Ch 4 in Deep Learning with Python (DLP) touches on 3 fundamental concepts in machine learning. 

(1) 4 Branches of ML

They are supervised learning, unsupervised learning, self-supervised learning, and reinforcement learning.

One of my earlier posts summarizes the difference between supervised and unsupervised learning. In other words, supervised learning has input data and known output targets (or sometimes referred to as labels) while unsupervised learning only has inputs. 

Self-supervised learning has input data and some kind of targets. Unlike supervised learning, those targets are not annotated by humans, but assigned heuristically by certain algorithms based on the inputs. 

Reinforcement learning can be defined as an agent tries to learn what actions to take in a given environment so as to maximize some reward. This optimization behavior sounds very similar to the idea of homo economicus in economics. Therefore, this will be my next project to explore after deep learning. 

(2) Evaluation of ML Models

To evaluate an ML model, one usually splits the available data into 3 sets: training, validation, and test. Use training data to train the model, evaluate the model using validation data, and apply the fine-tuned model to test data so as to test the model for one last time. 

There are 3 validation approaches. If one has a big dataset, use simple hold-out validation, meaning set aside a part of the data as validation set. If one has a small dataset, use K-fold validation or iterated K-fold validation with shuffling

K-fold validation equally partitions the data into K parts. For each partition i, train the model on K-1 partitions and evaluate it on partition i, thus repeating the process K times. Iterated K-fold validation with shuffling is repeating K-fold validation multiple times while shuffling the data every time before partitioning into K parts. 

(3) Regularization

Regularization is used to tackle overfitting. Ch 4 lists 3 methods. First, reduce the size of the model. For DL models, it could mean reducing the number of layers or the number of hidden units per layer.

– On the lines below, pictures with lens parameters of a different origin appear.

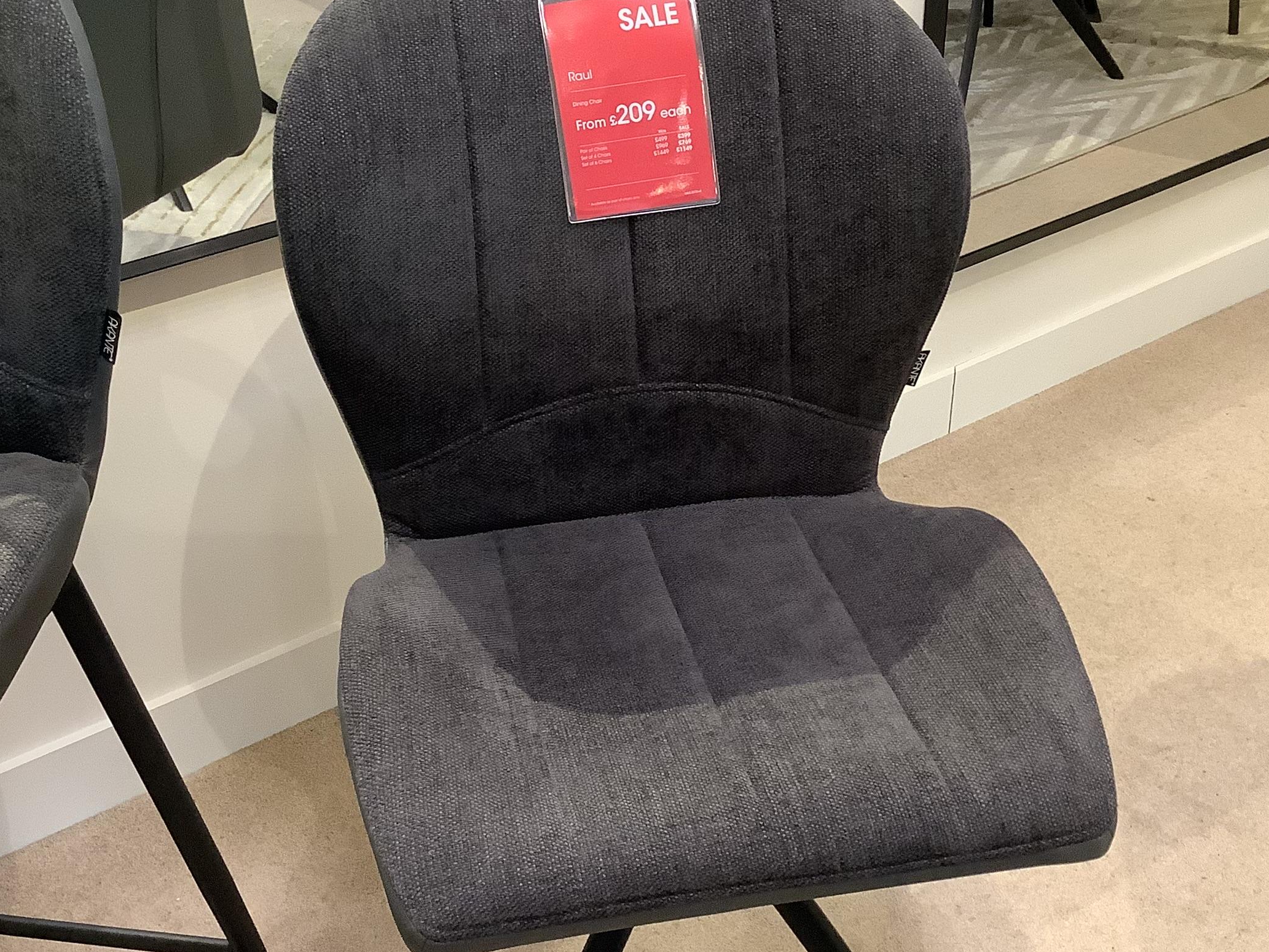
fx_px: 1796
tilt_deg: -36.3
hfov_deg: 38.9
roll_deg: -0.7
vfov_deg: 29.5
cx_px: 676
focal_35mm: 49
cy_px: 634
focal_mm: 3.3
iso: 250
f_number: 2.4
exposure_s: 1/50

Second, add a penalty to having more complex models. For DL models, this means forcing weights to take small values. We can add a cost to the model. This cost can be proportional to the absolute value of weight coefficients (L1 norm of the weights), or proportional to the squared value of weight coefficients (L2 norm of the weights). 

Lastly, apply dropout to a DL model. It means randomly dropping out (aka setting values to zero) a few output features of one or multiple layers during training.